Unbounded ArroganceCheney et al. are claiming
the right to do absolutely whatever the hell they want:
Attorneys for Vice President Cheney and top White House officials told a federal judge today they cannot be held liable for anything they disclosed to reporters about covert CIA officer Valerie Plame or her husband, former Ambassador Joseph C. Wilson IV.
The officials, who include senior White House adviser Karl Rove and Cheney's former chief of staff, I. Lewis "Scooter" Libby, argued that the judge should dismiss a lawsuit filed by Wilson that stemmed from the disclosure of Plame's identity to the media.
The suit claims that Cheney, Libby, Rove and former Deputy Secretary of State Richard Armitage violated the couple's privacy and constitutional rights by publicly revealing Plame's identity in an effort to retaliate against Wilson. Plame's identity was disclosed in a syndicated column in July 2003, days after Wilson publicly accused the Bush administration of twisting intelligence to exaggerate Iraq's nuclear threat and justify an attack on Baghdad.

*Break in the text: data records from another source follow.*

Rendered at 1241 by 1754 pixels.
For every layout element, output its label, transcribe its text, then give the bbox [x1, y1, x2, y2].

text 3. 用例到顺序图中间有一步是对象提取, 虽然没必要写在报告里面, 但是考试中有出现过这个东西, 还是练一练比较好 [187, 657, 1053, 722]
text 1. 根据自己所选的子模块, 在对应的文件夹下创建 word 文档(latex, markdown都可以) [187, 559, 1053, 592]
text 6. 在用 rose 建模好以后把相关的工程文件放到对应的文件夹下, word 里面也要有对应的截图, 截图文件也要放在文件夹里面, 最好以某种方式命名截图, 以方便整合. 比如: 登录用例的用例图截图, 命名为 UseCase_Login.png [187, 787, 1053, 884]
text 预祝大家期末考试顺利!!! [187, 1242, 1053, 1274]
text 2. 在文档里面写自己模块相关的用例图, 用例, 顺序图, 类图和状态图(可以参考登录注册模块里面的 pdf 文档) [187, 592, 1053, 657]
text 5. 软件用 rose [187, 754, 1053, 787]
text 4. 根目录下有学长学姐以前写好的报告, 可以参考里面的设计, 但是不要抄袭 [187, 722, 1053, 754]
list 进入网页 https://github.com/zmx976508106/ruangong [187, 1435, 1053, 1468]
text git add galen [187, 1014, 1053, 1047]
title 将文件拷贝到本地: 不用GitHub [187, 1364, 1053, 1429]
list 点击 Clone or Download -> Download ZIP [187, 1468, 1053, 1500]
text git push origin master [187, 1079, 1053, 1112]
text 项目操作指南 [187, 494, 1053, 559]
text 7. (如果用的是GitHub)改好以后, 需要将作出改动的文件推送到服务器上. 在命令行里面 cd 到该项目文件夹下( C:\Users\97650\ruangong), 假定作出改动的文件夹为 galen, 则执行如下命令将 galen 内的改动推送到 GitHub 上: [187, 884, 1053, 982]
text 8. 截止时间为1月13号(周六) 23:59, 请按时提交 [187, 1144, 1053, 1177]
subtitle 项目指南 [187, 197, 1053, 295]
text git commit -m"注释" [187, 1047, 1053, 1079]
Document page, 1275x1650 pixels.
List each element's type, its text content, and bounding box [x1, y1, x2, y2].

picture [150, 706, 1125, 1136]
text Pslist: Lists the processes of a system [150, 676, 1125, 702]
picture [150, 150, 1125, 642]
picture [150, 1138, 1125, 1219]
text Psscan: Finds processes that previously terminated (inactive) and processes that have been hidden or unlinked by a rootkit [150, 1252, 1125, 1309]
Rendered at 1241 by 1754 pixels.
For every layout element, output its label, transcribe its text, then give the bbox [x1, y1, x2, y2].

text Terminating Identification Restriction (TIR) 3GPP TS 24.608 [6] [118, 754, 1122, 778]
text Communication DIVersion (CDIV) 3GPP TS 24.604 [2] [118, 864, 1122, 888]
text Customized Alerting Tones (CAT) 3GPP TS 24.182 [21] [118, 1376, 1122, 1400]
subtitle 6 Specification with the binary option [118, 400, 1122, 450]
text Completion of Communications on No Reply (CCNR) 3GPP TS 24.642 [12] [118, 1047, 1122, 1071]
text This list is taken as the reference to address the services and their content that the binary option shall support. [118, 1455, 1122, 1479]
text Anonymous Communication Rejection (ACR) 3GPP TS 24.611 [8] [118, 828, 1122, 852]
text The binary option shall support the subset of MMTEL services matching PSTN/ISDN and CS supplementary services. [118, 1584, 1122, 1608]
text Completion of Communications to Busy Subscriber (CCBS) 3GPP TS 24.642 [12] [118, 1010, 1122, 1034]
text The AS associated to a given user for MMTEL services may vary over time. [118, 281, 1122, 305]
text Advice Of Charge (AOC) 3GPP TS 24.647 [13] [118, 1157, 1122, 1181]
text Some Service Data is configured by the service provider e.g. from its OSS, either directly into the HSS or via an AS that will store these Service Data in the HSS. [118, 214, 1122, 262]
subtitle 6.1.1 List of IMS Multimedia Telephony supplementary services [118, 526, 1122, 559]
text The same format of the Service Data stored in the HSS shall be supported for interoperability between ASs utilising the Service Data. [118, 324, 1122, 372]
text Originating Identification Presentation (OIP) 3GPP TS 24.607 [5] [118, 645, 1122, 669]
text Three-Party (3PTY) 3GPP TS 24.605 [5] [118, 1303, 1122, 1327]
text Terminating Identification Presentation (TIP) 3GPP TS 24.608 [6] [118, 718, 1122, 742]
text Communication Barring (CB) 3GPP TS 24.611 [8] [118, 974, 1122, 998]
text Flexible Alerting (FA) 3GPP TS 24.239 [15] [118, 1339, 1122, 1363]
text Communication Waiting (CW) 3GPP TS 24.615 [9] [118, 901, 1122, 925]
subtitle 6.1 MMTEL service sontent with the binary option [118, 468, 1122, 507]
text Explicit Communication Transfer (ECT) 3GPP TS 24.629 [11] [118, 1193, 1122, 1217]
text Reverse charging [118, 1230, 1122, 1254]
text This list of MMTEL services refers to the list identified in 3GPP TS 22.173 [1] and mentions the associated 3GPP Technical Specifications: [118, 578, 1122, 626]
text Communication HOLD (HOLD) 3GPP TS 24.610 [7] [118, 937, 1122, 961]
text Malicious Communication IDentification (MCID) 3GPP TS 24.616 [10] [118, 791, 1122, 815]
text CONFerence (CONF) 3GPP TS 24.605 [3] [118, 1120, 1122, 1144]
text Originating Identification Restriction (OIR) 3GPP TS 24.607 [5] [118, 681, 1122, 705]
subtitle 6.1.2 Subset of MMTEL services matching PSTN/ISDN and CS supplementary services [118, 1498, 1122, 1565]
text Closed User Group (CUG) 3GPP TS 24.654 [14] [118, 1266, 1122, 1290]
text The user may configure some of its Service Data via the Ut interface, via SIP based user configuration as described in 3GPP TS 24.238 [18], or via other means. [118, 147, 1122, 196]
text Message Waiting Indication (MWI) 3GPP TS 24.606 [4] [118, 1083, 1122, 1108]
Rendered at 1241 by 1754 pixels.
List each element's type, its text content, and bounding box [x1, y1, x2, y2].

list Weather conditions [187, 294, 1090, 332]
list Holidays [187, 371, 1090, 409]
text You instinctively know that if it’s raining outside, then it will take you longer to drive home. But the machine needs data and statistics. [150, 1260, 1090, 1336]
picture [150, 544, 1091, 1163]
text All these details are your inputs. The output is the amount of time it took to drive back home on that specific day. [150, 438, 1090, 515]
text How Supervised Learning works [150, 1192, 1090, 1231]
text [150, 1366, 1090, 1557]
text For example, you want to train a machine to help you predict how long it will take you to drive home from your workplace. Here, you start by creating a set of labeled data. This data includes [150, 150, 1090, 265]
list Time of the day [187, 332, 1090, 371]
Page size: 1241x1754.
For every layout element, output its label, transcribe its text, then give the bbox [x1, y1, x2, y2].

Libby was convicted in March of lying to a grand jury investigating the leak.
Attorneys for Cheney and the other officials said any conversations they had about Plame with each other and reporters were part of their normal job duties because they were discussing foreign policy and engaging in an appropriate "policy dispute." Cheney's attorney went farther, arguing that Cheney is legally akin to the president because of his unique government role, and has absolute immunity from any lawsuit.
"So you're arguing there is nothing -- absolutely nothing - these officials could have said to reporters that would have been beyond the scope of their employment [whether it was] true or false?," U.S. District Judge John D. Bates asked.
"That's true, your honor. Mr. Wilson was criticizing government policy," said Jeffrey S. Bucholtz, Deputy Assistant Attorney General for the Justice Department's civil division. "These officials were responding to that criticism."